絵画のような借景で暮らす家を、あまり目指さなくなった理由

移住後の家づくり、正確には土地探しについて、もともと考えていたことは「絵画のような借景」。

田園風景、山の稜線、人工物が見えない、近隣の家とも離れている。

勝手に贅沢な環境を描いていました。

 

生活は努力すれば何とかなるけど、景観は何とかならない。

こんな価値基準で土地探しをスタートしましたが、移住先の地に住んで暮らしてみることで、こうした考え方は変わっていくものでした。

 

まずは何と言っても子どもの学校環境。

わかっているつもりでしたが、ここが優先順位の最高位であることに気づいていませんでした。

暮らしてみることで、学校環境が今後10年以上に渡って最も影響度が強く、不可逆なポジションであることを痛感。

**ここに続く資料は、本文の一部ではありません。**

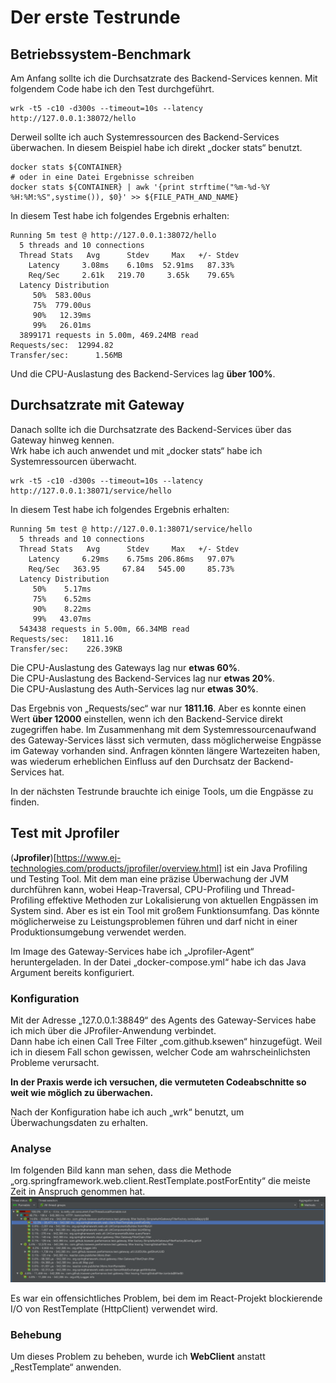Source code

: # Der erste Testrunde

## Betriebssystem-Benchmark

Am Anfang sollte ich die Durchsatzrate des Backend-Services kennen.
Mit folgendem Code habe ich den Test durchgeführt.

```shell
wrk -t5 -c10 -d300s --timeout=10s --latency http://127.0.0.1:38072/hello
```

Derweil sollte ich auch Systemressourcen des Backend-Services überwachen. In diesem Beispiel habe ich direkt „docker
stats“ benutzt.

```shell
docker stats ${CONTAINER}
# oder in eine Datei Ergebnisse schreiben
docker stats ${CONTAINER} | awk '{print strftime("%m-%d-%Y %H:%M:%S",systime()), $0}' >> ${FILE_PATH_AND_NAME}
```

In diesem Test habe ich folgendes Ergebnis erhalten:

```shell
Running 5m test @ http://127.0.0.1:38072/hello
  5 threads and 10 connections
  Thread Stats   Avg      Stdev     Max   +/- Stdev
    Latency     3.08ms    6.10ms  52.91ms   87.33%
    Req/Sec     2.61k   219.70     3.65k    79.65%
  Latency Distribution
     50%  583.00us
     75%  779.00us
     90%   12.39ms
     99%   26.01ms
  3899171 requests in 5.00m, 469.24MB read
Requests/sec:  12994.82
Transfer/sec:      1.56MB
```

Und die CPU-Auslastung des Backend-Services lag **über 100%**.

## Durchsatzrate mit Gateway

Danach sollte ich die Durchsatzrate des Backend-Services über das Gateway hinweg kennen.  
Wrk habe ich auch anwendet und mit „docker stats“ habe ich Systemressourcen überwacht.

```shell
wrk -t5 -c10 -d300s --timeout=10s --latency http://127.0.0.1:38071/service/hello
```

In diesem Test habe ich folgendes Ergebnis erhalten:

```shell
Running 5m test @ http://127.0.0.1:38071/service/hello
  5 threads and 10 connections
  Thread Stats   Avg      Stdev     Max   +/- Stdev
    Latency     6.29ms    6.75ms 206.86ms   97.07%
    Req/Sec   363.95     67.84   545.00     85.73%
  Latency Distribution
     50%    5.17ms
     75%    6.52ms
     90%    8.22ms
     99%   43.07ms
  543438 requests in 5.00m, 66.34MB read
Requests/sec:   1811.16
Transfer/sec:    226.39KB
```

Die CPU-Auslastung des Gateways lag nur **etwas 60%**.  
Die CPU-Auslastung des Backend-Services lag nur **etwas 20%**.  
Die CPU-Auslastung des Auth-Services lag nur **etwas 30%**.

Das Ergebnis von „Requests/sec“ war nur **1811.16**. Aber es konnte einen Wert **über 12000** einstellen, wenn ich den
Backend-Service direkt zugegriffen habe. Im Zusammenhang mit dem Systemressourcenaufwand des Gateway-Services lässt sich
vermuten, dass möglicherweise Engpässe im Gateway vorhanden sind. Anfragen könnten längere Wartezeiten haben, was
wiederum erheblichen Einfluss auf den Durchsatz der Backend-Services hat.

In der nächsten Testrunde brauchte ich einige Tools, um die Engpässe zu finden.

## Test mit Jprofiler

(**Jprofiler**)[https://www.ej-technologies.com/products/jprofiler/overview.html] ist ein Java Profiling und Testing
Tool. Mit dem man eine präzise Überwachung der JVM durchführen kann, wobei Heap-Traversal, CPU-Profiling und
Thread-Profiling effektive Methoden zur Lokalisierung von aktuellen Engpässen im System sind. Aber es ist ein Tool mit
großem Funktionsumfang. Das könnte möglicherweise zu Leistungsproblemen führen und darf nicht in einer
Produktionsumgebung verwendet werden.

Im Image des Gateway-Services habe ich „Jprofiler-Agent“ heruntergeladen. In der Datei „docker-compose.yml“ habe ich das
Java Argument bereits konfiguriert.

### Konfiguration

Mit der Adresse „127.0.0.1:38849“ des Agents des Gateway-Services habe ich mich über die JProfiler-Anwendung
verbindet.  
Dann habe ich einen Call Tree Filter „com.github.ksewen“ hinzugefügt. Weil ich in diesem Fall schon gewissen, welcher
Code am wahrscheinlichsten Probleme verursacht.

**In der Praxis werde ich versuchen, die vermuteten Codeabschnitte so weit wie möglich zu überwachen.**

Nach der Konfiguration habe ich auch „wrk“ benutzt, um Überwachungsdaten zu erhalten.

### Analyse

Im folgenden Bild kann man sehen, dass die Methode „org.springframework.web.client.RestTemplate.postForEntity“ die
meiste Zeit in Anspruch genommen hat.  
![cpu-views-call-tree](https://raw.githubusercontent.com/ksewen/performance-test-example/0.0.1/resources/images/cpu-views-call-tree.png
"CPU Views - Call Tree")

Es war ein offensichtliches Problem, bei dem im React-Projekt blockierende I/O von RestTemplate (HttpClient) verwendet
wird.

### Behebung

Um dieses Problem zu beheben, wurde ich **WebClient** anstatt „RestTemplate“ anwenden.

「なんとかなるだろう」と安易に考えていた自分の浅はかさも感じることに。

 

学校まで徒歩で行けるか。

いざとなったら車で行くことはあるが、ルーティンとして車やバスの通学にならないか。

なんといってもここです。

住んで暮らしてみて、自分たちの価値基準に気づいたこと。

この生活環境が最も自分たちにとって譲ってはいけないポイントでした。

 

そう考えると、絵画のような借景やら絶景も難しくなります。

土地ってヤツは先行者利益の代名詞であり、このタイミングで生まれてきた自分にとっては不利な条件で進めなければいけません。

 

昔は雑誌をみて、「こういうの憧れるな~」なんて見ていた風景も、今では「学校環境とかどうなんだろう」とか、「自分にとっては贅沢だな」と、いい意味で割り切れるようになってきました。

 

それよりももっと大事なことがありそうだと。

しかも、これは自分たちがその地に住んで暮らして感じたことなので、説得力が強い。

人に言われたり、本を読んで気づいた、もしくは自分に言い聞かせて正当化した部類の話ではまったくなく、日々の生活や暮らしから五感で感じたことに素直に従った判断だからだと思います。

 

雑誌や本で書かれている内容は、線や面の1ヶ所をうまく切り取った寓話に過ぎないということが、家づくりや土地探しの心構えになりそう。

 

消費されて終わりではなく、その裏で常に動き続ける生活があり、子どもたちの成長があること。

文や写真で描けないものがたくさんあるし、たとえ描かれていたとしても、それに気づくには受け手側の状態が、いかに大事であるかを痛感しました。